Eine anhaltende Asymmetrie kann auf Folgendes hinweisen:

  • kompensatorische Strategien
  • postoperative Defizite
  • unvollständige Erholung einer Extremität

Symmetrie ist daher ein wichtiger Indikator beim Monitoring des Rehabilitationsfortschritts.

Gelenkbewegungsumfang (Hüfte und Knie)

Mit dem K-Move Sensor können klinische Fachkräfte den Gelenkbewegungsumfang während der Bewegung analysieren.

Eine Einschränkung kann hinweisen auf:

  • reduzierte Beweglichkeit
  • Gelenksteifigkeit
  • protektive Bewegungsstrategien

Ein übermäßiger Bewegungsumfang kann auf Kompensationen hindeuten.

Bewegungsstrategie

Die Bewegungsanalyse hilft dabei, zentrale Kompensationen zu identifizieren, beispielsweise:

  • übermäßige Rumpfflexion
  • Verlagerung des Körperschwerpunkts
  • asymmetrische Lastübertragung

Diese Erkenntnisse helfen klinischen Fachkräften zu verstehen, wie die Bewegung ausgeführt wird – und nicht nur, ob sie erfolgreich abgeschlossen wird.

4- FAQ: Sit-to-Stand und funktionelles Assessment

Was ist der Sit-to-Stand Test?

Der Sit-to-Stand Test ist ein funktionelles Assessment, bei dem eine Person aus einer sitzenden Position auf einem Stuhl aufsteht. Er beurteilt die funktionelle Kraft der unteren Extremitäten, die Bewegungskoordination und die Fähigkeit zur Gewichtsverlagerung.

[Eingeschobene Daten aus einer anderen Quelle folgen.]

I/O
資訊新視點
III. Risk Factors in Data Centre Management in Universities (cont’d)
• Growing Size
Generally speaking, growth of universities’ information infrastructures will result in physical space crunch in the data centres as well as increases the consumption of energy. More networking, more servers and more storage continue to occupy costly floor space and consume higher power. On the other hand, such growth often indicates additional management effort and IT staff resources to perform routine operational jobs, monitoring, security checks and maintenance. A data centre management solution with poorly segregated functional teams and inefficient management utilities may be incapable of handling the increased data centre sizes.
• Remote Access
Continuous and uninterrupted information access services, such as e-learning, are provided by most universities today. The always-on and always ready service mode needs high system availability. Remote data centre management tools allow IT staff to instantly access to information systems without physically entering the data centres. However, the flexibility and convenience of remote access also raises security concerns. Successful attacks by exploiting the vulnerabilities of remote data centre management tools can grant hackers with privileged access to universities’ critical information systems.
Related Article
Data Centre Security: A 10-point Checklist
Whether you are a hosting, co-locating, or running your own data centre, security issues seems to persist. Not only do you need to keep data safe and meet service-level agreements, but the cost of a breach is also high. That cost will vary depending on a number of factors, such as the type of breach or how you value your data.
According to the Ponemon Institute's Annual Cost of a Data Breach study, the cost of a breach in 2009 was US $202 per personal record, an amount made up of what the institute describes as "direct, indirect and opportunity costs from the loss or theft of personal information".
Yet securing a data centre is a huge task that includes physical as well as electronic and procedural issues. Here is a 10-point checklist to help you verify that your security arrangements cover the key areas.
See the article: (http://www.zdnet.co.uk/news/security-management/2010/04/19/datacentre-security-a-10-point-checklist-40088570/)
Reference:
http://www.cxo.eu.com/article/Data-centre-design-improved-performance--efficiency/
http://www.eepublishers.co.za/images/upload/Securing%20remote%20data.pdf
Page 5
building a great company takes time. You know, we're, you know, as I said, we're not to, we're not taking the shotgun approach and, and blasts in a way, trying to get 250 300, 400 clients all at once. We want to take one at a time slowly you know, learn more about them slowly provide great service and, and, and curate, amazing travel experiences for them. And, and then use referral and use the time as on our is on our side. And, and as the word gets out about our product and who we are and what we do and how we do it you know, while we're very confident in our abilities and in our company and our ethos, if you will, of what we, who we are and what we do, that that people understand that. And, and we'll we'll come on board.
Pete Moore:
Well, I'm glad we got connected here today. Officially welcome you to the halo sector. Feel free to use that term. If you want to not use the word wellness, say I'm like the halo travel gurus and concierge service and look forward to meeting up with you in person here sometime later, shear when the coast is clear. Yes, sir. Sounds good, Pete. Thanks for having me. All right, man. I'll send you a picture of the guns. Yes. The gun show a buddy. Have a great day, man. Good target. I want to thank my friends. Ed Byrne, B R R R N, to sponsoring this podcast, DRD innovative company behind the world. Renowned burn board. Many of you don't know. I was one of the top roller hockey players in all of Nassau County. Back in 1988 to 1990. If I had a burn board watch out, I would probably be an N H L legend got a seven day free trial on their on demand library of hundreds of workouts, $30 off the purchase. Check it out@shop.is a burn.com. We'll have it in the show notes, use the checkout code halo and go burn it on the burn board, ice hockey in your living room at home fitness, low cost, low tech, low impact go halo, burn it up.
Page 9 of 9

Bei instrumentierter Analyse mit K-Force Plates und K-Move können zusätzlich folgende Parameter gemessen werden:

  • Kraftentwicklung während der Bewegung
  • Rechts-/Links-Symmetrie
  • Gelenkbewegungsumfang
  • Bewegungsstrategien

Dieser Test wird häufig eingesetzt, um funktionelle Selbstständigkeit, Rehabilitationsfortschritte und Sturzrisiko zu beurteilen.

Warum sollte der Sit-to-Stand Test eingesetzt werden?

Der Sit-to-Stand Test ist eine einfache Möglichkeit, funktionelle Kraft, Selbstständigkeit und Bewegungskoordination zu beurteilen.

Wann sollte dieser Test eingesetzt werden?

Der Sit-to-Stand Test ist besonders hilfreich bei:

  • funktioneller Rehabilitation
  • Sturzprävention
  • älteren Patienten
  • postoperativer Rehabilitation

5- Literatur

  1. Schlenstedt, C., B , M., Bauknecht, H. C., & Weisser, B. (2017). The five-repetition sit-to-stand test: evaluation of a new functional capacity test in different age groups. Journal of Human Kinetics, 58, 91–98.
  2. Janssen, W. G., Bussmann, J. B., & Stam, H. J. (2002). Determinants of the sit-to-stand movement: a review. Physical Therapy, 82(9), 866-879.
  3. Zijlstra, W., & Hof, A. L. (2003). Assessment of spatio-temporal parameters from trunk accelerations during human walking. Gait & Posture, 18(2), 1-10. (Principles of using inertial sensors for kinematics).
  4. Millington, P. J., Myklebust, B. R., & Shambes, G. M. (1992). Biomechanical analysis of the sit-to-stand motion in elderly persons. Archives of Physical Medicine and Rehabilitation, 73(7), 609-617.
  5. Ganea, R., Paraschiv-Ionescu, A., Büla, C., Rochat, S., & Aminian, K. (2011). Multi-parametric evaluation of sit-to-stand and stand-to-sit transitions in healthy elderly and patients with Parkinson’s disease. Gait & Posture, 34(1), 121-126.